Go through the listing and write out each line exactly.

☆ ☆ ☆

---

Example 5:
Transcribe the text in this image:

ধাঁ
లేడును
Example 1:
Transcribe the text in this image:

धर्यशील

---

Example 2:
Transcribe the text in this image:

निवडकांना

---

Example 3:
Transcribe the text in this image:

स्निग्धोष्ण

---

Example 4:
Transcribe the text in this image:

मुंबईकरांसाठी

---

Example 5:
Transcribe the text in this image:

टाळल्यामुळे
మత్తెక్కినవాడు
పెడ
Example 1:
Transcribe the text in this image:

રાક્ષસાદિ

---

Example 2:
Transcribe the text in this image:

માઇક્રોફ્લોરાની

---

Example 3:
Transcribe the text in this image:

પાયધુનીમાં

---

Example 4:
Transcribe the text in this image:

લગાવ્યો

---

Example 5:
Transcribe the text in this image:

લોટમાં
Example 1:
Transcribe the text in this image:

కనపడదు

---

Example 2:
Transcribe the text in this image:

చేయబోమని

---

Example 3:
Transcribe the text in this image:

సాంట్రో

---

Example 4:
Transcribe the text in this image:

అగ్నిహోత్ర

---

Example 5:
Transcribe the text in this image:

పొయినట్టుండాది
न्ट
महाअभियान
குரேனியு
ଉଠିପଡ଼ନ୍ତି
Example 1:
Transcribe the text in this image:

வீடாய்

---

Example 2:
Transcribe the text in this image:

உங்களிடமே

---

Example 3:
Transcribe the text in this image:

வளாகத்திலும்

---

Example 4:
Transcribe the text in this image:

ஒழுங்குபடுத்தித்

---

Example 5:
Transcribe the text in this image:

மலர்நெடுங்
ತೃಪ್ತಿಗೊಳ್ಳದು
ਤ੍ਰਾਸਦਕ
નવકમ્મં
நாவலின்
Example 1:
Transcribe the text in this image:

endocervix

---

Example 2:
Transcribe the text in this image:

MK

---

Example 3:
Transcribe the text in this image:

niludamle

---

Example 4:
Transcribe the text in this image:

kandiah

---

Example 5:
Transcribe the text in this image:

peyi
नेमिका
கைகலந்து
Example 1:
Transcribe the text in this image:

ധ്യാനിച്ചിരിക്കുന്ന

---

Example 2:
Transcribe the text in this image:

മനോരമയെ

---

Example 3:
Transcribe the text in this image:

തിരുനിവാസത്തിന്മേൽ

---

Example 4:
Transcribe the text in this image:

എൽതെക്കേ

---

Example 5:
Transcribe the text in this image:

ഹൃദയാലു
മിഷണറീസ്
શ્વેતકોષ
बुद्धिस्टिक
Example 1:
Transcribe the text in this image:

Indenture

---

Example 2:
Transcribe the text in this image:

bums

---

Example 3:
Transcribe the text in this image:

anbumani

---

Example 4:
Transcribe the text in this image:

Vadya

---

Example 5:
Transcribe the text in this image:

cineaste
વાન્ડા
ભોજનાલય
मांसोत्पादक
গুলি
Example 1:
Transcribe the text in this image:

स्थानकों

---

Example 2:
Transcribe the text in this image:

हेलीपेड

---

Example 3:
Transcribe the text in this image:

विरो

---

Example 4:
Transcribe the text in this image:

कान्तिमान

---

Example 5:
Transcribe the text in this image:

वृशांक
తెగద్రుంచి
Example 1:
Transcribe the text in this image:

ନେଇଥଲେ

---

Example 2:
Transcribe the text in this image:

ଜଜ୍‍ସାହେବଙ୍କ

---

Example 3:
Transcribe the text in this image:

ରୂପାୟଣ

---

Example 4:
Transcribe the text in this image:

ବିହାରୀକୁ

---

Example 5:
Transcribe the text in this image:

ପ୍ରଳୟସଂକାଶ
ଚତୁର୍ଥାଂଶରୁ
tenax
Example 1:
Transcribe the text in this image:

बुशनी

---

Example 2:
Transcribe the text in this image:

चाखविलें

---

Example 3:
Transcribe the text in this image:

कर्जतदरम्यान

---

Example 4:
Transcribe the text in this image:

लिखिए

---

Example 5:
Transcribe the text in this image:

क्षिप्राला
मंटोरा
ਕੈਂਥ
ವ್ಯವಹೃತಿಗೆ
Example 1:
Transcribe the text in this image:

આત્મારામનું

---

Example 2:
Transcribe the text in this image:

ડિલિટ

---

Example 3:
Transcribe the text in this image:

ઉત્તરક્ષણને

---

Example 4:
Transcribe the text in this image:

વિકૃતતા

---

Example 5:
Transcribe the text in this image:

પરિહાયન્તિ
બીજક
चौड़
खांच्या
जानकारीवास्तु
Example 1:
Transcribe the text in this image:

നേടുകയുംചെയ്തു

☆ ☆ ☆

Output below:
---

Example 5:
Transcribe the text in this image:

ধাঁ
లేడును
Example 1:
Transcribe the text in this image:

धर्यशील

---

Example 2:
Transcribe the text in this image:

निवडकांना

---

Example 3:
Transcribe the text in this image:

स्निग्धोष्ण

---

Example 4:
Transcribe the text in this image:

मुंबईकरांसाठी

---

Example 5:
Transcribe the text in this image:

टाळल्यामुळे
మత్తెక్కినవాడు
పెడ
Example 1:
Transcribe the text in this image:

રાક્ષસાદિ

---

Example 2:
Transcribe the text in this image:

માઇક્રોફ્લોરાની

---

Example 3:
Transcribe the text in this image:

પાયધુનીમાં

---

Example 4:
Transcribe the text in this image:

લગાવ્યો

---

Example 5:
Transcribe the text in this image:

લોટમાં
Example 1:
Transcribe the text in this image:

కనపడదు

---

Example 2:
Transcribe the text in this image:

చేయబోమని

---

Example 3:
Transcribe the text in this image:

సాంట్రో

---

Example 4:
Transcribe the text in this image:

అగ్నిహోత్ర

---

Example 5:
Transcribe the text in this image:

పొయినట్టుండాది
न्ट
महाअभियान
குரேனியு
ଉଠିପଡ଼ନ୍ତି
Example 1:
Transcribe the text in this image:

வீடாய்

---

Example 2:
Transcribe the text in this image:

உங்களிடமே

---

Example 3:
Transcribe the text in this image:

வளாகத்திலும்

---

Example 4:
Transcribe the text in this image:

ஒழுங்குபடுத்தித்

---

Example 5:
Transcribe the text in this image:

மலர்நெடுங்
ತೃಪ್ತಿಗೊಳ್ಳದು
ਤ੍ਰਾਸਦਕ
નવકમ્મં
நாவலின்
Example 1:
Transcribe the text in this image:

endocervix

---

Example 2:
Transcribe the text in this image:

MK

---

Example 3:
Transcribe the text in this image:

niludamle

---

Example 4:
Transcribe the text in this image:

kandiah

---

Example 5:
Transcribe the text in this image:

peyi
नेमिका
கைகலந்து
Example 1:
Transcribe the text in this image:

ധ്യാനിച്ചിരിക്കുന്ന

---

Example 2:
Transcribe the text in this image:

മനോരമയെ

---

Example 3:
Transcribe the text in this image:

തിരുനിവാസത്തിന്മേൽ

---

Example 4:
Transcribe the text in this image:

എൽതെക്കേ

---

Example 5:
Transcribe the text in this image:

ഹൃദയാലു
മിഷണറീസ്
શ્વેતકોષ
बुद्धिस्टिक
Example 1:
Transcribe the text in this image:

Indenture

---

Example 2:
Transcribe the text in this image:

bums

---

Example 3:
Transcribe the text in this image:

anbumani

---

Example 4:
Transcribe the text in this image:

Vadya

---

Example 5:
Transcribe the text in this image:

cineaste
વાન્ડા
ભોજનાલય
मांसोत्पादक
গুলি
Example 1:
Transcribe the text in this image:

स्थानकों

---

Example 2:
Transcribe the text in this image:

हेलीपेड

---

Example 3:
Transcribe the text in this image:

विरो

---

Example 4:
Transcribe the text in this image:

कान्तिमान

---

Example 5:
Transcribe the text in this image:

वृशांक
తెగద్రుంచి
Example 1:
Transcribe the text in this image:

ନେଇଥଲେ

---

Example 2:
Transcribe the text in this image:

ଜଜ୍‍ସାହେବଙ୍କ

---

Example 3:
Transcribe the text in this image:

ରୂପାୟଣ

---

Example 4:
Transcribe the text in this image:

ବିହାରୀକୁ

---

Example 5:
Transcribe the text in this image:

ପ୍ରଳୟସଂକାଶ
ଚତୁର୍ଥାଂଶରୁ
tenax
Example 1:
Transcribe the text in this image:

बुशनी

---

Example 2:
Transcribe the text in this image:

चाखविलें

---

Example 3:
Transcribe the text in this image:

कर्जतदरम्यान

---

Example 4:
Transcribe the text in this image:

लिखिए

---

Example 5:
Transcribe the text in this image:

क्षिप्राला
मंटोरा
ਕੈਂਥ
ವ್ಯವಹೃತಿಗೆ
Example 1:
Transcribe the text in this image:

આત્મારામનું

---

Example 2:
Transcribe the text in this image:

ડિલિટ

---

Example 3:
Transcribe the text in this image:

ઉત્તરક્ષણને

---

Example 4:
Transcribe the text in this image:

વિકૃતતા

---

Example 5:
Transcribe the text in this image:

પરિહાયન્તિ
બીજક
चौड़
खांच्या
जानकारीवास्तु
Example 1:
Transcribe the text in this image:

നേടുകയുംചെയ്തു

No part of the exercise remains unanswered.